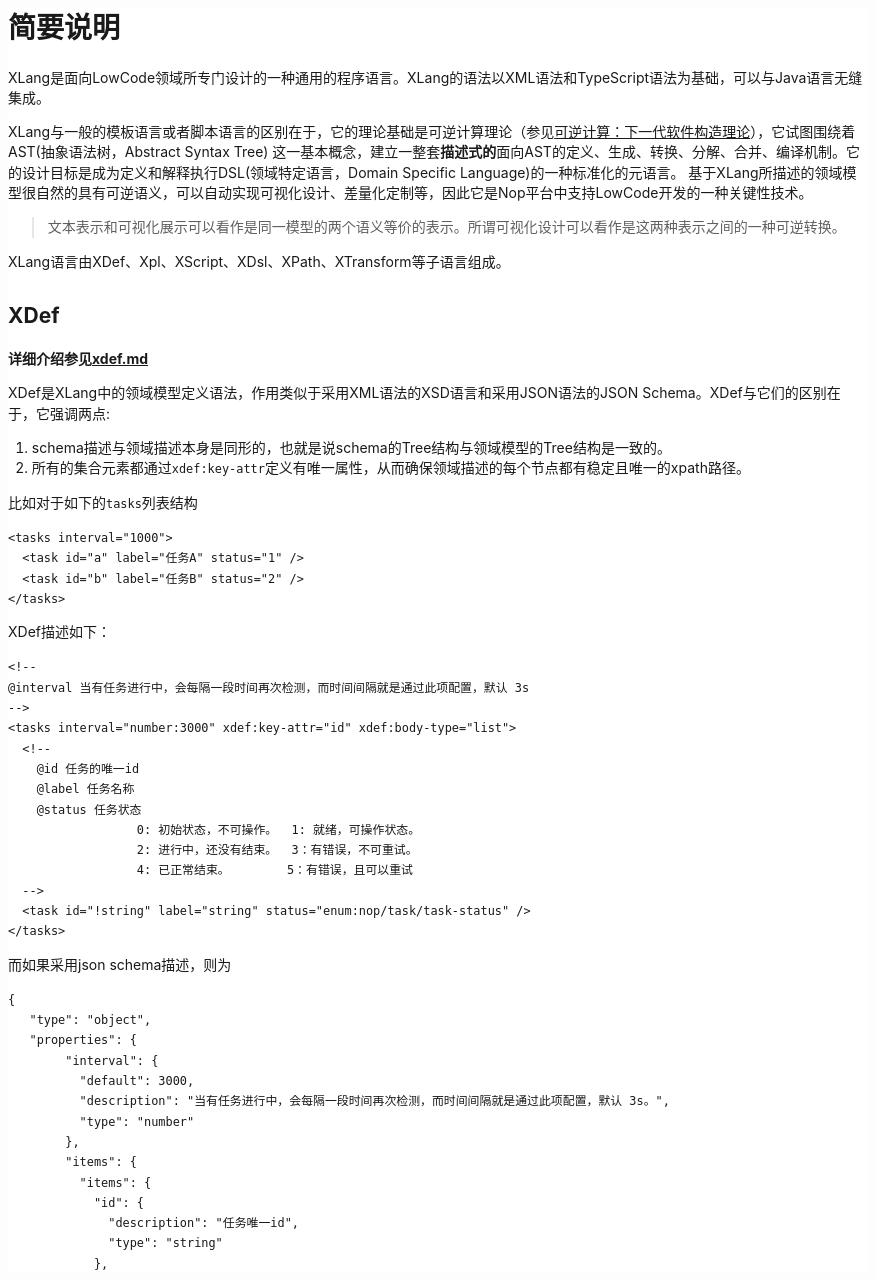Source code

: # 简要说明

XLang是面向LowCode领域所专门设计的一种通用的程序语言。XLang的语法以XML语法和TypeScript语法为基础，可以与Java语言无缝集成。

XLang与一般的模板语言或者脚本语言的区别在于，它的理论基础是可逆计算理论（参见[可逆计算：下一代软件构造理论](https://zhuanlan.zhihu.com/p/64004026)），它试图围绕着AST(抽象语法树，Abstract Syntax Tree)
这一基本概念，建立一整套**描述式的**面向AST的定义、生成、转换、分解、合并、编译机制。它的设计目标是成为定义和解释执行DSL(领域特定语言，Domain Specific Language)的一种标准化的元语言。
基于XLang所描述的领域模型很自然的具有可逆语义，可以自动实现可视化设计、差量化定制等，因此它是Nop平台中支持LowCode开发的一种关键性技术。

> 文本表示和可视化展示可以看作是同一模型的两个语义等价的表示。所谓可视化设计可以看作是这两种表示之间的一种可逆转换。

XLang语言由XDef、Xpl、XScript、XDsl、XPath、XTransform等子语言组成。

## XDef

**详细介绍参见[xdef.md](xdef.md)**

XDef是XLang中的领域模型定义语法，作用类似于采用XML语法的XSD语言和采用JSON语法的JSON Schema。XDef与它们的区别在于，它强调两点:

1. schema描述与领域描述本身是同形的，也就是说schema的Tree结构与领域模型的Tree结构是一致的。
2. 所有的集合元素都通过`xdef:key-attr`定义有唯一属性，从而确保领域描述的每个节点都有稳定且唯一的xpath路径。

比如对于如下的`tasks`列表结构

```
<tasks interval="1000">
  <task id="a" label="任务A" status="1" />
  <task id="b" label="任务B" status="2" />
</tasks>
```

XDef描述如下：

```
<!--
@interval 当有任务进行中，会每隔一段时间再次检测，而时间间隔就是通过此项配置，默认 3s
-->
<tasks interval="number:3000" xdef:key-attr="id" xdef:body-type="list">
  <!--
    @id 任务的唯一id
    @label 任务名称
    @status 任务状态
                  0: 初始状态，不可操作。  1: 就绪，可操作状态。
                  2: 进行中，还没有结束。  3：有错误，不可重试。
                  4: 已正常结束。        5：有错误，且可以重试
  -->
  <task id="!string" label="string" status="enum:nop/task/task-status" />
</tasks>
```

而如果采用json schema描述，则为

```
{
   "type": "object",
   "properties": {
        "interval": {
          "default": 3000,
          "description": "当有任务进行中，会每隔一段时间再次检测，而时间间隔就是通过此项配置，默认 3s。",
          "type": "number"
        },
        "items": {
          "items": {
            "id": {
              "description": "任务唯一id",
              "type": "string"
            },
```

--

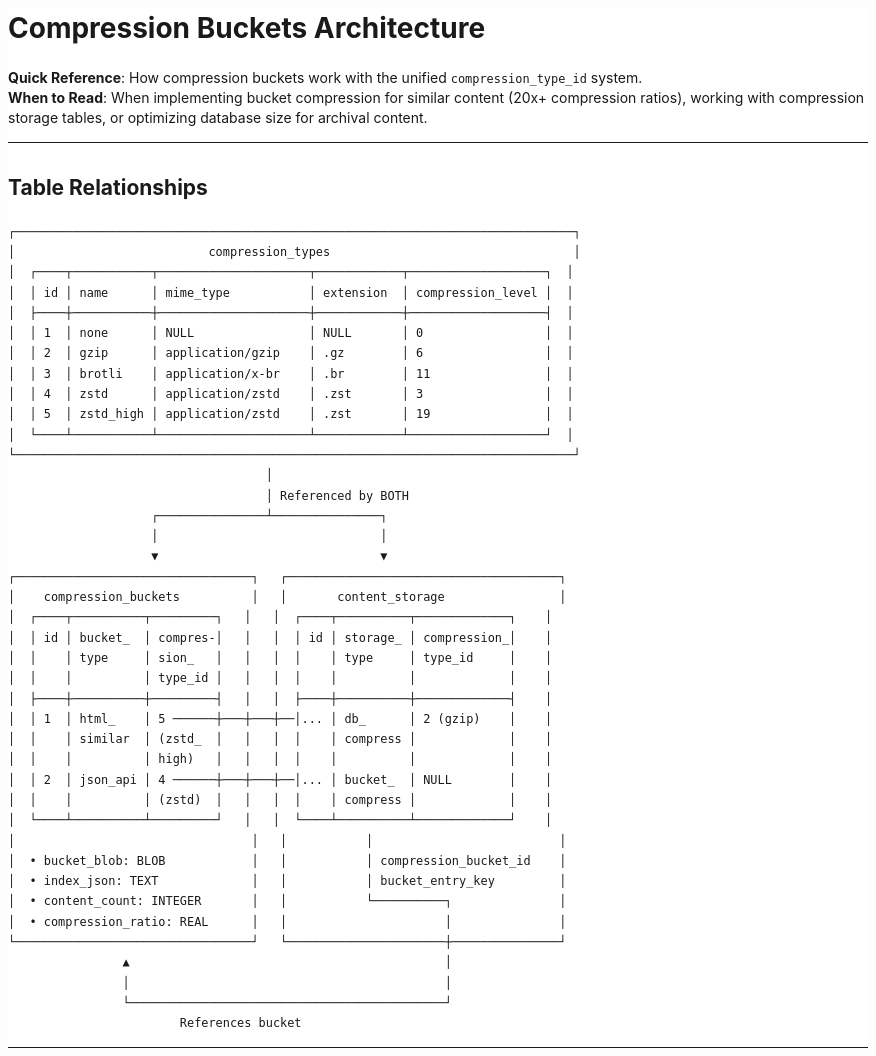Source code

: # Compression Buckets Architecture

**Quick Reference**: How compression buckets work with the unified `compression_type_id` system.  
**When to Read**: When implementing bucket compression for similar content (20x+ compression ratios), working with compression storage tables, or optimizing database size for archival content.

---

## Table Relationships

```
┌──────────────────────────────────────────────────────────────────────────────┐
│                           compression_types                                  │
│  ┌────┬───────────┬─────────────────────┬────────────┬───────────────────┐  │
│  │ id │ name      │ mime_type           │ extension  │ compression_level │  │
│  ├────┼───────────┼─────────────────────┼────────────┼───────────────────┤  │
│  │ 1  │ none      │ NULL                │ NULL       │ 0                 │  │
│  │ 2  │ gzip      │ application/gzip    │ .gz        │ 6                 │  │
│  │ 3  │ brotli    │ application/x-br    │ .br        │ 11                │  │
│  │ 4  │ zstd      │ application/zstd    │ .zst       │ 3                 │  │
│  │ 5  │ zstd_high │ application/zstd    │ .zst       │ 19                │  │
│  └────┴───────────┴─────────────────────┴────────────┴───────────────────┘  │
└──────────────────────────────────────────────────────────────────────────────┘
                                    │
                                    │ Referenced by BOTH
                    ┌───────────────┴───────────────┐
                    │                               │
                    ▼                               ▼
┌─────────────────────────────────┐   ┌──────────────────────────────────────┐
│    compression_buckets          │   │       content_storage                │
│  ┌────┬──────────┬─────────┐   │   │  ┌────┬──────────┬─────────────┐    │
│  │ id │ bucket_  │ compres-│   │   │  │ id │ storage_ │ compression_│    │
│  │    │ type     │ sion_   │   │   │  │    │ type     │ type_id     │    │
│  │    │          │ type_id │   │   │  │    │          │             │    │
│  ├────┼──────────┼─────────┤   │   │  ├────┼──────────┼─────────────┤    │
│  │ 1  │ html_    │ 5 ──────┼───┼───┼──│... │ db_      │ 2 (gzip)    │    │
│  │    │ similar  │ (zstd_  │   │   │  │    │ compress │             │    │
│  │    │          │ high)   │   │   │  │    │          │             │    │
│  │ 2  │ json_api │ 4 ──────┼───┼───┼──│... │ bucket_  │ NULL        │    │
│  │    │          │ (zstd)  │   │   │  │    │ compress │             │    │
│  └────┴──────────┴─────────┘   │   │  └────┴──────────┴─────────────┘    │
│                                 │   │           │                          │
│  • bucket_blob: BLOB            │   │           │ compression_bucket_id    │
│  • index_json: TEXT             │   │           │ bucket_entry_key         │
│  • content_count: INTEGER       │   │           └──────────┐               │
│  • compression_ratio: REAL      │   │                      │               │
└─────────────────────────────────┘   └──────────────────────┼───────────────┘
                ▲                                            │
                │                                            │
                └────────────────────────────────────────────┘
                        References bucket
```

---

* **Work instruction**:
Counting every line that holds the string "label", give the total for the data above and nothing else.

* **Output of the task**:
4